◆ **WHAT YOU NEED TO DO**: In the records, find each line where "программы" occurs, and copy it.

-- Opening Marker --

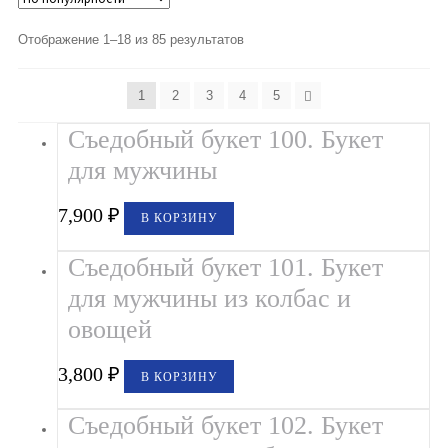
Букеты из клубники и ягод
Отображение 1–18 из 85 результатов
Овощные букеты
Детские букеты
1
2
3
4
5
Съедобный букет 100. Букет
Букет учителю
для мужчины
Съедобные Корзины
7,900
₽
В КОРЗИНУ
Съедобные Боксы Ящики
Съедобный букет 101. Букет
Букеты из раков и рыбы
для мужчины из колбас и
Доставка
овощей
Фото работ
3,800
₽
В КОРЗИНУ
Контакты
Съедобный букет 102. Букет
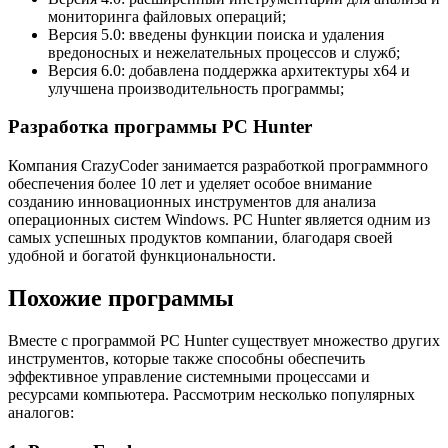
мониторинга файловых операций;
Версия 5.0: введены функции поиска и удаления
вредоносных и нежелательных процессов и служб;
Версия 6.0: добавлена поддержка архитектуры x64 и
улучшена производительность программы;
Разработка программы PC Hunter
Компания CrazyCoder занимается разработкой программного
обеспечения более 10 лет и уделяет особое внимание
созданию инновационных инструментов для анализа
операционных систем Windows. PC Hunter является одним из
самых успешных продуктов компании, благодаря своей
удобной и богатой функциональности.
Похожие программы
Вместе с программой PC Hunter существует множество других
инструментов, которые также способны обеспечить
эффективное управление системными процессами и
ресурсами компьютера. Рассмотрим несколько популярных
аналогов:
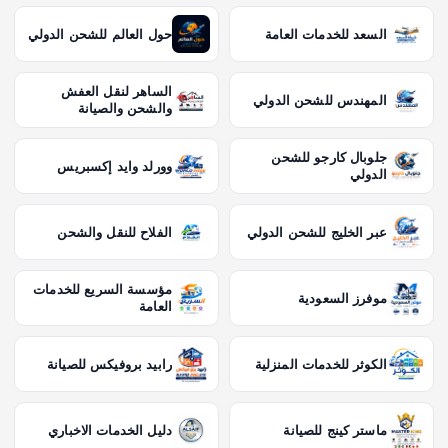
السعد للخدمات العامة
حول العالم للشحن الدولي
الساهر لنقل العفش
المهندس للشحن الدولي
والشحن والصيانة
جلوبال كارجو للشحن
وورلد وايد إكسبريس
الدولي
عبر الخليج للشحن الدولي
الفلاح للنقل والشحن
مؤسسة السريع للخدمات
موفرز السعودية
العامة
الكوثر للخدمات المنزلية
رابيد بروفيكس للصيانة
ماستر كينج للصيانة
دليل الخدمات الاخباري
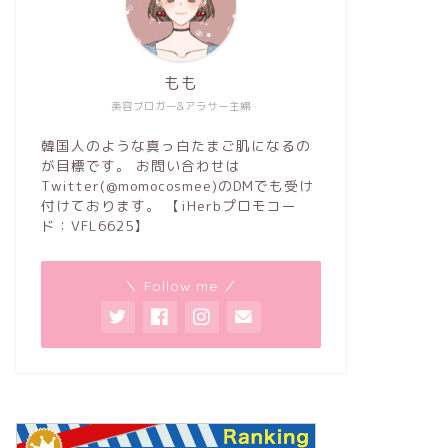
もも
美容ブロガー&アラサー主婦
韓国人のような真っ白たまご肌になるの
が目標です。 お問い合わせは
Twitter(@momocosmee)のDMでも受け
付けております。 【iHerbプロモコー
ド：VFL6625】
＼ Follow me ／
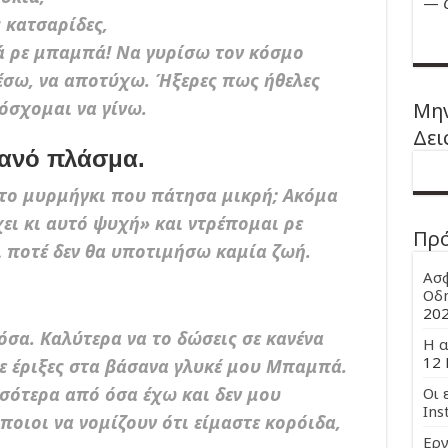
—
 κατσαρίδες,
λά ρε μπαμπά! Να γυρίσω τον κόσμο
έσω, να αποτύχω. Ήξερες πως ήθελες
όσχομαι να γίνω.
Μην
Δει
τανό πλάσμα.
ο το μυρμήγκι που πάτησα μικρή; Ακόμα
ει κι αυτό ψυχή» και ντρέπομαι ρε
Πρ
 ποτέ δεν θα υποτιμήσω καμία ζωή.
Ασφ
Οδη
20
τόσα. Καλύτερα να το δώσεις σε κανένα
Η α
12 
με έριξες στα βάσανα γλυκέ μου Μπαμπά.
σσότερα από όσα έχω και δεν μου
Οι 
Ins
ποιοι να νομίζουν ότι είμαστε κορόιδα,
Εργ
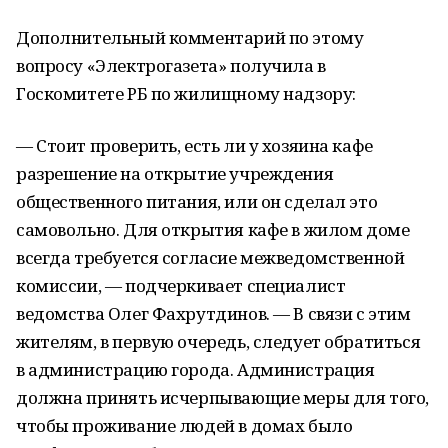
Дополнительный комментарий по этому
вопросу «Электрогазета» получила в
Госкомитете РБ по жилищному надзору:
— Стоит проверить, есть ли у хозяина кафе
разрешение на открытие учреждения
общественного питания, или он сделал это
самовольно. Для открытия кафе в жилом доме
всегда требуется согласие межведомственной
комиссии, — подчеркивает специалист
ведомства Олег Фахрутдинов. — В связи с этим
жителям, в первую очередь, следует обратиться
в администрацию города. Администрация
должна принять исчерпывающие меры для того,
чтобы проживание людей в домах было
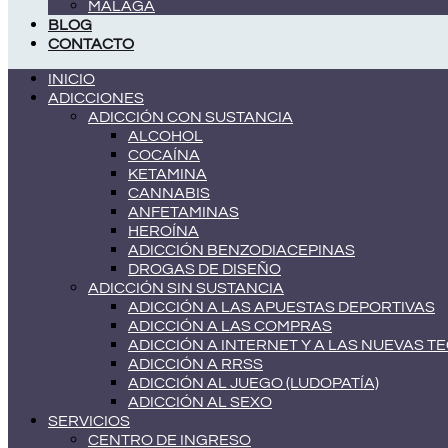
MÁLAGA
BLOG
CONTACTO
INICIO
ADICCIONES
ADICCIÓN CON SUSTANCIA
ALCOHOL
COCAÍNA
KETAMINA
CANNABIS
ANFETAMINAS
HEROÍNA
ADICCIÓN BENZODIACEPINAS
DROGAS DE DISEÑO
ADICCIÓN SIN SUSTANCIA
ADICCIÓN A LAS APUESTAS DEPORTIVAS
ADICCIÓN A LAS COMPRAS
ADICCIÓN A INTERNET Y A LAS NUEVAS 
ADICCIÓN A RRSS
ADICCIÓN AL JUEGO (LUDOPATÍA)
ADICCIÓN AL SEXO
SERVICIOS
CENTRO DE INGRESO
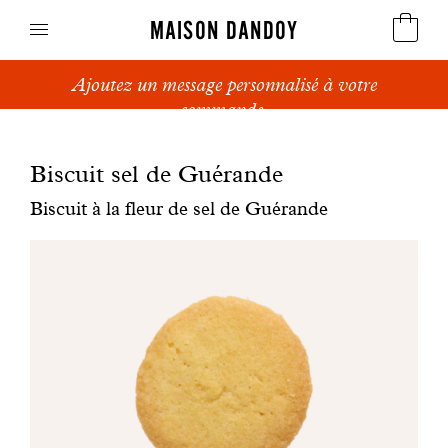
MAISON DANDOY
Ajoutez un message personnalisé à votre
Speculoos
commande.
Biscuits
Biscuit sel de Guérande
Pains sucrés
Biscuit à la fleur de sel de Guérande
Gâteaux
Friandises
Gaufres
Cadeaux d'affaires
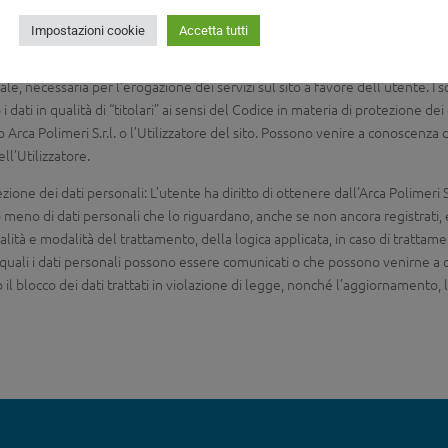
icurezza e la riservatezza dei dati stessi.
Impostazioni cookie
Accetta tutti
 Arca Polimeri S.r.l. e l’Utilizzatore del sito potranno comunicare i dati per
enti; società di revisione contabile e di certificazione di bilancio e in gen
ale, necessaria per l’erogazione dei servizi sul sito a favore dell’utente. I
i dati in qualità di “titolari” ai sensi del Codice in materia di protezione d
rca Polimeri S.r.l. o l’Utilizzatore del sito. Possono venire a conoscenza dei 
ell’Utilizzatore.
otezione dei dati personali: L’utente ha diritto di ottenere dall’Arca Polimeri S
o meno di dati personali che lo riguardano, anche se non ancora registrati
inalità e modalità del trattamento, della logica applicata, in caso di trattame
quali i dati personali possono essere comunicati o che possono venirne a con
l blocco dei dati trattati in violazione di legge, nonché l’aggiornamento, l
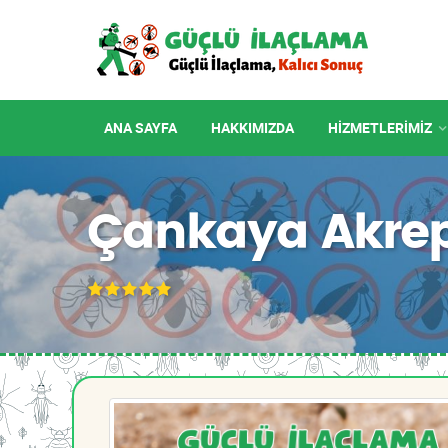
ANA SAYFA
HAKKIMIZDA
HIZMETLERIMIZ
Çankaya Akrep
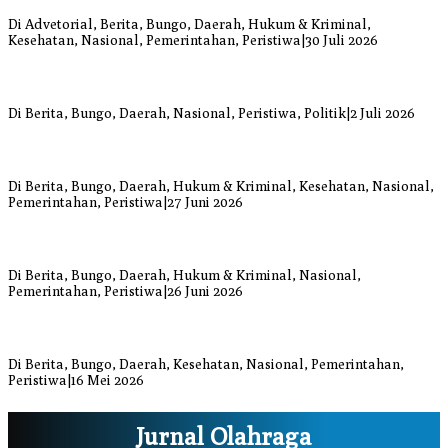
Siaga Bencana Jaya Setia
Di Advetorial, Berita, Bungo, Daerah, Hukum & Kriminal,
Kesehatan, Nasional, Pemerintahan, Peristiwa
|
30 Juli 2026
Anggi Doyok Resmi Lulus Sekolah Solidaritas PSI Batch-1, Siap
Perkuat Kiprah Politik dari Daerah
Di Berita, Bungo, Daerah, Nasional, Peristiwa, Politik
|
2 Juli 2026
Warga Bungo Diduga Jadi Korban Begal, Meninggal Dunia Akibat
Luka Bacok
Di Berita, Bungo, Daerah, Hukum & Kriminal, Kesehatan, Nasional,
Pemerintahan, Peristiwa
|
27 Juni 2026
Respons Cepat Damkar Bungo Padamkan Kebakaran Lahan di
Sungai Mengkuang
Di Berita, Bungo, Daerah, Hukum & Kriminal, Nasional,
Pemerintahan, Peristiwa
|
26 Juni 2026
Bupati dan Wakil Bupati Bungo Tinjau Posko Banjir dan Dapur
Umum di Sejumlah Titik
Di Berita, Bungo, Daerah, Kesehatan, Nasional, Pemerintahan,
Peristiwa
|
16 Mei 2026
Jurnal Olahraga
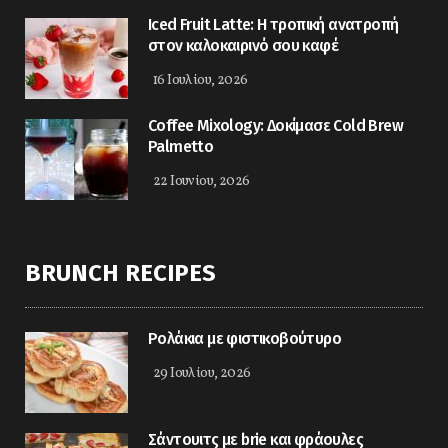
Iced Fruit Latte: Η τροπική ανατροπή
στον καλοκαιρινό σου καφέ
16 Ιουλίου, 2026
Coffee Mixology: Δοκίμασε Cold Brew
Palmetto
22 Ιουνίου, 2026
BRUNCH RECIPES
Ρολάκια με φιστικοβούτυρο
29 Ιουλίου, 2026
Σάντουιτς με brie και φράουλες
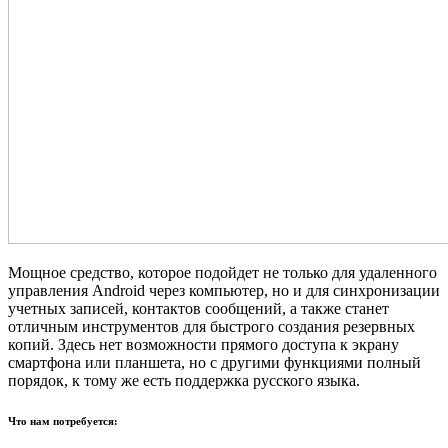
Мощное средство, которое подойдет не только для удаленного
управления Android через компьютер, но и для синхронизации
учетных записей, контактов сообщений, а также станет
отличным инструментов для быстрого создания резервных
копий. Здесь нет возможности прямого доступа к экрану
смартфона или планшета, но с другими функциями полный
порядок, к тому же есть поддержка русского языка.
Что нам потребуется:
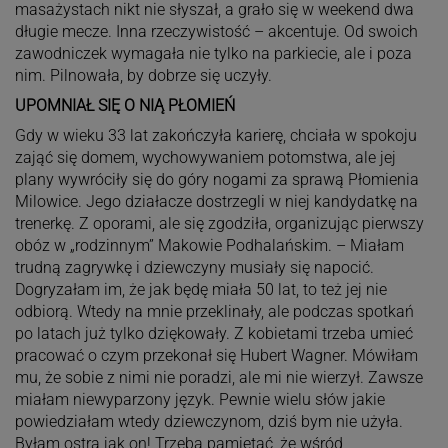
masażystach nikt nie słyszał, a grało się w weekend dwa
długie mecze. Inna rzeczywistość – akcentuje. Od swoich
zawodniczek wymagała nie tylko na parkiecie, ale i poza
nim. Pilnowała, by dobrze się uczyły.
UPOMNIAŁ SIĘ O NIĄ PŁOMIEŃ
Gdy w wieku 33 lat zakończyła karierę, chciała w spokoju
zająć się domem, wychowywaniem potomstwa, ale jej
plany wywróciły się do góry nogami za sprawą Płomienia
Milowice. Jego działacze dostrzegli w niej kandydatkę na
trenerkę. Z oporami, ale się zgodziła, organizując pierwszy
obóz w „rodzinnym” Makowie Podhalańskim. – Miałam
trudną zagrywkę i dziewczyny musiały się napocić.
Dogryzałam im, że jak będę miała 50 lat, to też jej nie
odbiorą. Wtedy na mnie przeklinały, ale podczas spotkań
po latach już tylko dziękowały. Z kobietami trzeba umieć
pracować o czym przekonał się Hubert Wagner. Mówiłam
mu, że sobie z nimi nie poradzi, ale mi nie wierzył. Zawsze
miałam niewyparzony język. Pewnie wielu słów jakie
powiedziałam wtedy dziewczynom, dziś bym nie użyła.
Byłam ostra jak on! Trzeba pamiętać, że wśród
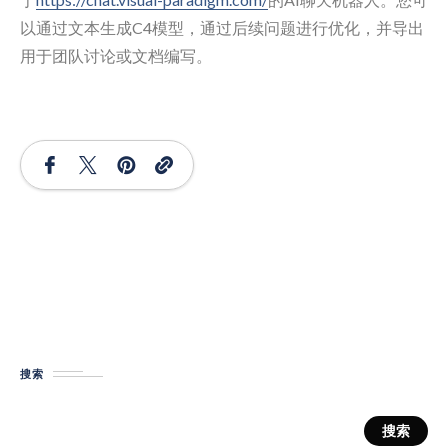
以通过文本生成C4模型，通过后续问题进行优化，并导出
用于团队讨论或文档编写。
搜索
搜索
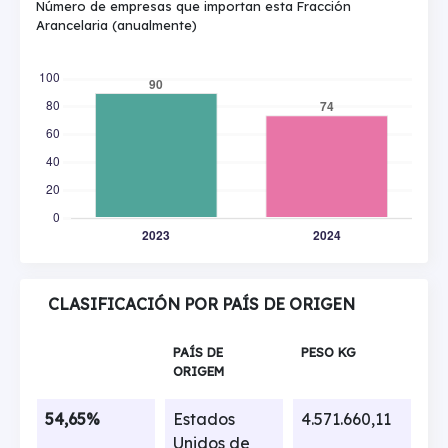
Número de empresas que importan esta Fracción
Arancelaria (anualmente)
CLASIFICACIÓN POR PAÍS DE ORIGEN
PAÍS DE
PESO KG
ORIGEM
54,65%
Estados
4.571.660,11
Unidos de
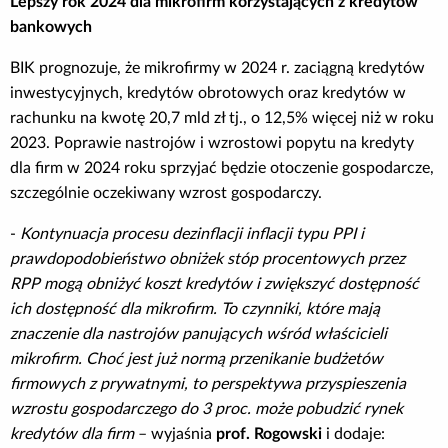
Lepszy rok 2024 dla mikrofirm korzystających z kredytów
bankowych
BIK prognozuje, że mikrofirmy w 2024 r. zaciągną kredytów
inwestycyjnych, kredytów obrotowych oraz kredytów w
rachunku na kwotę 20,7 mld zł tj., o 12,5% więcej niż w roku
2023. Poprawie nastrojów i wzrostowi popytu na kredyty
dla firm w 2024 roku sprzyjać będzie otoczenie gospodarcze,
szczególnie oczekiwany wzrost gospodarczy.
-
Kontynuacja procesu dezinflacji inflacji typu PPI i
prawdopodobieństwo obniżek stóp procentowych przez
RPP mogą obniżyć koszt kredytów i zwiększyć dostępność
ich dostępność dla mikrofirm. To czynniki, które mają
znaczenie dla nastrojów panujących wśród właścicieli
mikrofirm. Choć jest już normą przenikanie budżetów
firmowych z prywatnymi, to perspektywa przyspieszenia
wzrostu
gospodarczego do 3 proc. może pobudzić rynek
kredytów dla firm
– wyjaśnia
prof. Rogowski
i dodaje:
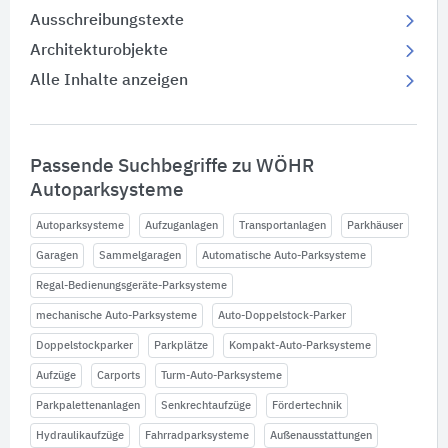
Ausschreibungstexte
Architekturobjekte
Alle Inhalte anzeigen
Passende Suchbegriffe zu WÖHR
Autoparksysteme
Autoparksysteme
Aufzuganlagen
Transportanlagen
Parkhäuser
Garagen
Sammelgaragen
Automatische Auto-Parksysteme
Regal-Bedienungsgeräte-Parksysteme
mechanische Auto-Parksysteme
Auto-Doppelstock-Parker
Doppelstockparker
Parkplätze
Kompakt-Auto-Parksysteme
Aufzüge
Carports
Turm-Auto-Parksysteme
Parkpalettenanlagen
Senkrechtaufzüge
Fördertechnik
Hydraulikaufzüge
Fahrradparksysteme
Außenausstattungen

-- Closing Marker --

◆ **EXPECTED OUTPUT**:
улучшена производительность программы;
Разработка программы PC Hunter
Похожие программы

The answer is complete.